Selinexor works by inhibiting a substance called XPO1, which is involved in the export of proteins and other chemicals from the nucleus to the cytoplasm. XPO1 helps retain substances within the nucleus. [The environment of] multiple myeloma is relatively deficient in the p53 tumor suppressor protein in the nucleus. By blocking the export of p53, selinexor is thought to increase the levels of p53 in the nucleus and help cells undergo apoptosis. This can be synergistic with other agents that work alongside selinexor.
Selinexor was shown to have single-agent activity in the penta-refractory setting where patients had essentially failed to respond to all approved agents. Now, in various combinations, selinexor is showing efficacy. [For example], selinexor in combination with bortezomib [demonstrated activity] in the randomized BOSTON trial [NCT03110562]. [The triplet of] selinexor, bortezomib, and dexamethasone was associated with a significantly longer time to next treatment and improved response rates compared with bortezomib and dexamethasone alone. Clearly, selinexor is an agent that has activity and needs to be explored in other combinations to benefit more patients.
Selinexor was approved initially as a twice-weekly regimen. However, most practicing clinicians use the once-weekly regimen as was explored in the BOSTON trial. In the once-weekly regimen, [patients can receive] up to 100 mg [of selinexor].
Selinexor has significant gastrointestinal [GI] toxicity, especially if the patient is not [given proper] prophylactic treatment.

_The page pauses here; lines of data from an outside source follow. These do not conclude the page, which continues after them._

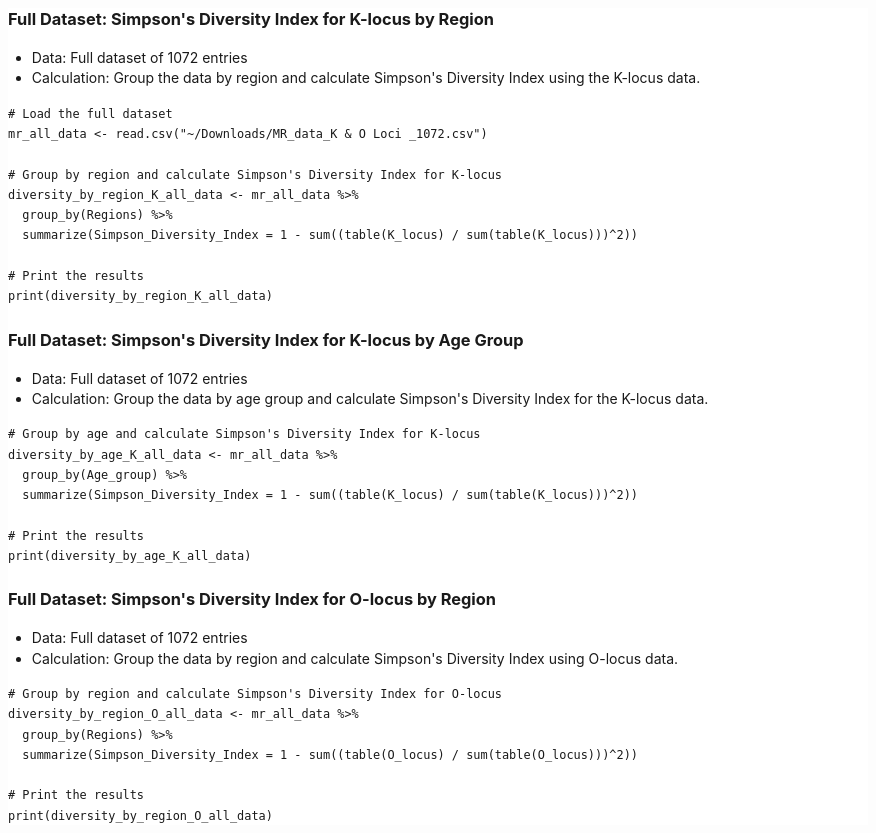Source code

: 
### Full Dataset: Simpson's Diversity Index for K-locus by Region
- Data: Full dataset of 1072 entries <br>
- Calculation: Group the data by region and calculate Simpson's Diversity Index using the K-locus data.<br>


```{r}
# Load the full dataset
mr_all_data <- read.csv("~/Downloads/MR_data_K & O Loci _1072.csv")

# Group by region and calculate Simpson's Diversity Index for K-locus
diversity_by_region_K_all_data <- mr_all_data %>%
  group_by(Regions) %>%
  summarize(Simpson_Diversity_Index = 1 - sum((table(K_locus) / sum(table(K_locus)))^2))

# Print the results
print(diversity_by_region_K_all_data)
```


### Full Dataset: Simpson's Diversity Index for K-locus by Age Group
- Data: Full dataset of 1072 entries <br>
- Calculation: Group the data by age group and calculate Simpson's Diversity Index for the K-locus data. <br>


```{r}
# Group by age and calculate Simpson's Diversity Index for K-locus
diversity_by_age_K_all_data <- mr_all_data %>%
  group_by(Age_group) %>%
  summarize(Simpson_Diversity_Index = 1 - sum((table(K_locus) / sum(table(K_locus)))^2))

# Print the results
print(diversity_by_age_K_all_data)
```


### Full Dataset: Simpson's Diversity Index for O-locus by Region
- Data: Full dataset of 1072 entries <br>
- Calculation: Group the data by region and calculate Simpson's Diversity Index using O-locus data. <br>


```{r}
# Group by region and calculate Simpson's Diversity Index for O-locus
diversity_by_region_O_all_data <- mr_all_data %>%
  group_by(Regions) %>%
  summarize(Simpson_Diversity_Index = 1 - sum((table(O_locus) / sum(table(O_locus)))^2))

# Print the results
print(diversity_by_region_O_all_data)
```
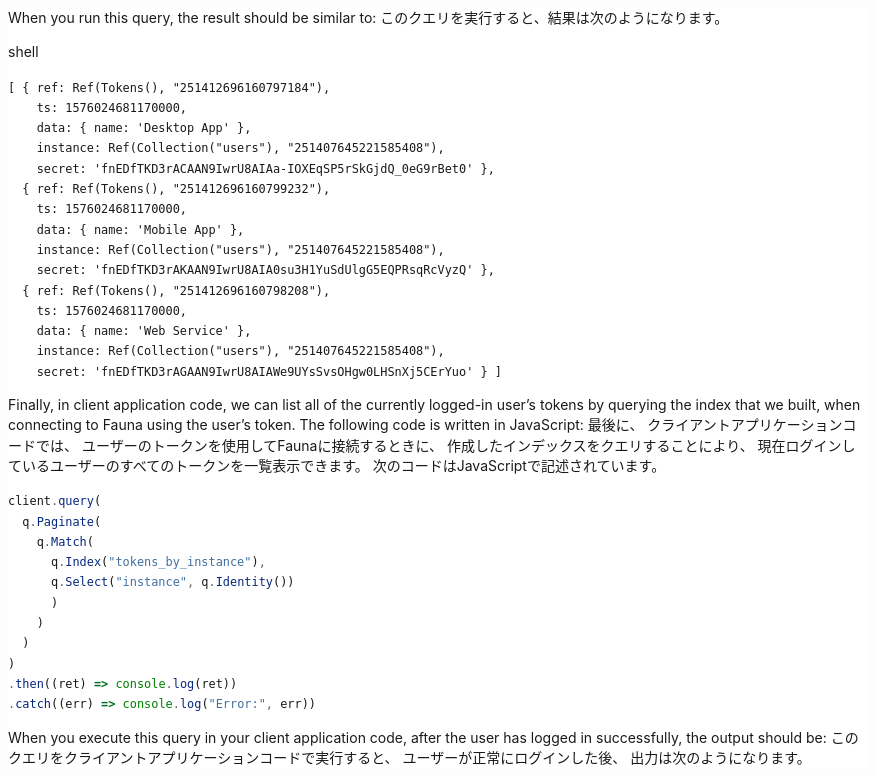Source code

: When you run this query, the result should be similar to:
このクエリを実行すると、結果は次のようになります。

shell

```shell
[ { ref: Ref(Tokens(), "251412696160797184"),
    ts: 1576024681170000,
    data: { name: 'Desktop App' },
    instance: Ref(Collection("users"), "251407645221585408"),
    secret: 'fnEDfTKD3rACAAN9IwrU8AIAa-IOXEqSP5rSkGjdQ_0eG9rBet0' },
  { ref: Ref(Tokens(), "251412696160799232"),
    ts: 1576024681170000,
    data: { name: 'Mobile App' },
    instance: Ref(Collection("users"), "251407645221585408"),
    secret: 'fnEDfTKD3rAKAAN9IwrU8AIA0su3H1YuSdUlgG5EQPRsqRcVyzQ' },
  { ref: Ref(Tokens(), "251412696160798208"),
    ts: 1576024681170000,
    data: { name: 'Web Service' },
    instance: Ref(Collection("users"), "251407645221585408"),
    secret: 'fnEDfTKD3rAGAAN9IwrU8AIAWe9UYsSvsOHgw0LHSnXj5CErYuo' } ]
```

Finally,
in client application code,
we can list all of the currently
logged-in user’s tokens by querying the index that we built,
when connecting to Fauna using the user’s token.
The following code is written in JavaScript:
最後に、
クライアントアプリケーションコードでは、
ユーザーのトークンを使用してFaunaに接続するときに、
作成したインデックスをクエリすることにより、
現在ログインしているユーザーのすべてのトークンを一覧表示できます。
次のコードはJavaScriptで記述されています。

```javascript
client.query(
  q.Paginate(
    q.Match(
      q.Index("tokens_by_instance"),
      q.Select("instance", q.Identity())
      )
    )
  )
)
.then((ret) => console.log(ret))
.catch((err) => console.log("Error:", err))
```

When you execute this query in your client application code,
after the user has logged in successfully,
the output should be:
このクエリをクライアントアプリケーションコードで実行すると、
ユーザーが正常にログインした後、
出力は次のようになります。
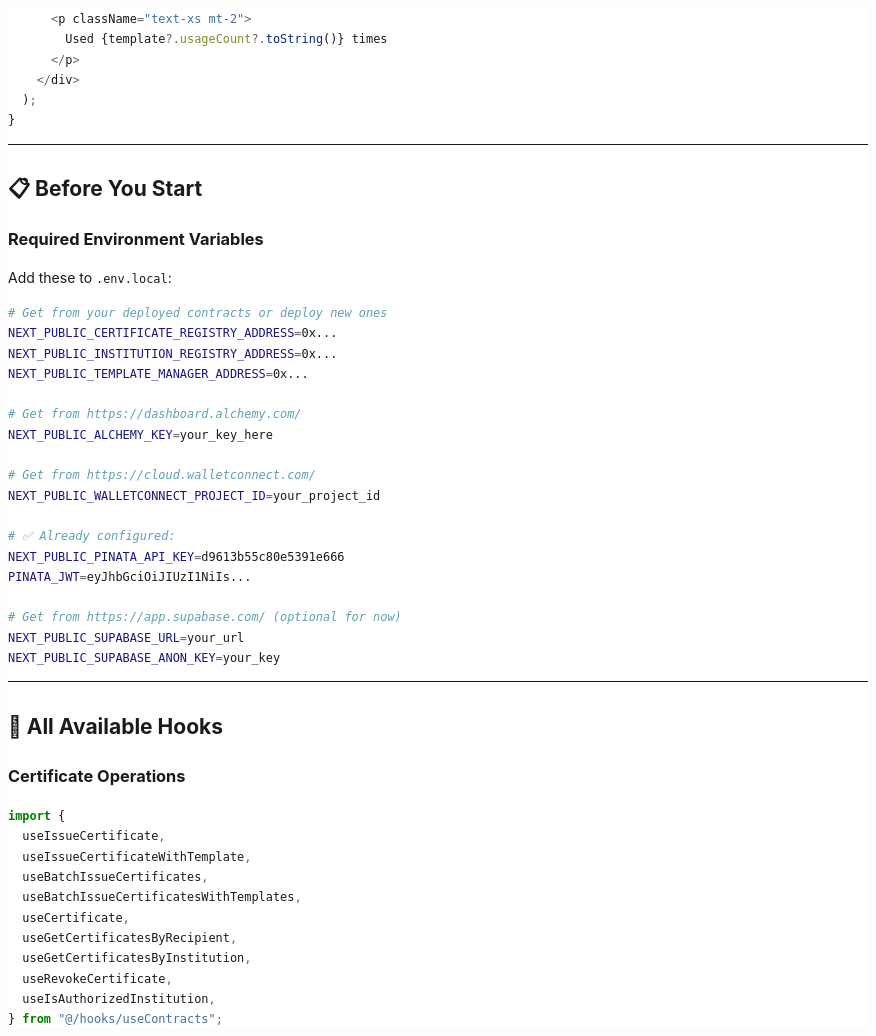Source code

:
 ```typescript
      <p className="text-xs mt-2">
        Used {template?.usageCount?.toString()} times
      </p>
    </div>
  );
}
```

---

## 📋 Before You Start

### Required Environment Variables

Add these to `.env.local`:

```bash
# Get from your deployed contracts or deploy new ones
NEXT_PUBLIC_CERTIFICATE_REGISTRY_ADDRESS=0x...
NEXT_PUBLIC_INSTITUTION_REGISTRY_ADDRESS=0x...
NEXT_PUBLIC_TEMPLATE_MANAGER_ADDRESS=0x...

# Get from https://dashboard.alchemy.com/
NEXT_PUBLIC_ALCHEMY_KEY=your_key_here

# Get from https://cloud.walletconnect.com/
NEXT_PUBLIC_WALLETCONNECT_PROJECT_ID=your_project_id

# ✅ Already configured:
NEXT_PUBLIC_PINATA_API_KEY=d9613b55c80e5391e666
PINATA_JWT=eyJhbGciOiJIUzI1NiIs...

# Get from https://app.supabase.com/ (optional for now)
NEXT_PUBLIC_SUPABASE_URL=your_url
NEXT_PUBLIC_SUPABASE_ANON_KEY=your_key
```

---

## 🎨 All Available Hooks

### Certificate Operations

```typescript
import {
  useIssueCertificate,
  useIssueCertificateWithTemplate,
  useBatchIssueCertificates,
  useBatchIssueCertificatesWithTemplates,
  useCertificate,
  useGetCertificatesByRecipient,
  useGetCertificatesByInstitution,
  useRevokeCertificate,
  useIsAuthorizedInstitution,
} from "@/hooks/useContracts";
```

We try to [give prophylactic treatment] with agents such as dexamethasone, 5-hydroxytryptamine receptor antagonists, and aprepitant [Emend]. With adequate prophylaxis, selinexor has been shown to be quite safe and easy for patients to [tolerate], especially if we start at a lower dose and [escalate the dose over time]. Also, if there is weight loss or GI intolerance, we would use agents such as olanzapine [Zyprexa]. Using a combination of these approaches [can allow us] to stay ahead of or control the nausea and vomiting so that a patient can stay on selinexor and benefit.
Belantamab mafodotin is the newest approved drug [in multiple myeloma] and represents a new way of treating this disease. It is an antibody-drug conjugate, in which a mAb is conjugated to a cytotoxic warhead known as MMAF. It targets B-cell maturation antigen [BCMA] on the surface of myeloma plasma cells where it is uniquely expressed. In myeloma, BCMA is almost universally expressed, so by targeting it, we have yet another way to target myeloma.
Belantamab mafodotin is given in a fairly simple schedule, every 3 weeks. The [agent] is still effective at multiple doses; however, with a longer frequency and at a lower dose, patients can respond sometimes without added steroids.
The unique toxicity of belantamab mafodotin is corneal toxicity, so it requires considerable monitoring, especially from the combination of an optometrist or ophthalmologist alongside the oncologist. The agent has to be held if the patient develops corneal irritation or evidence of keratopathy on an ophthalmologic examination. However, the patients who respond [to belantamab mafodotin] tend to keep those responses even if the drug is held until the keratopathy resolves.
I have personally had several patients who have taken belantamab mafodotin and derived considerable benefit in the multirelapse setting where no other options were available. This represents another drug that we need to explore in various combinations, dosing schedules, and dosing schemas while we keep a close eye on toxicity.